THE TASK: Reproduce every line of text in the entries below verbatim, keeping the original order, spelling, and capitalization.

- Opening Delimiter -

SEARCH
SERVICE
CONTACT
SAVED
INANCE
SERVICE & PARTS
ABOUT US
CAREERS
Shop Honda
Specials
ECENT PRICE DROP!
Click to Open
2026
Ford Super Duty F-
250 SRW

- Closing Delimiter -

WORKED SOLUTION:
SEARCH
SERVICE
CONTACT
SAVED
INANCE
SERVICE & PARTS
ABOUT US
CAREERS
Shop Honda
Specials
ECENT PRICE DROP!
Click to Open
2026
Ford Super Duty F-
250 SRW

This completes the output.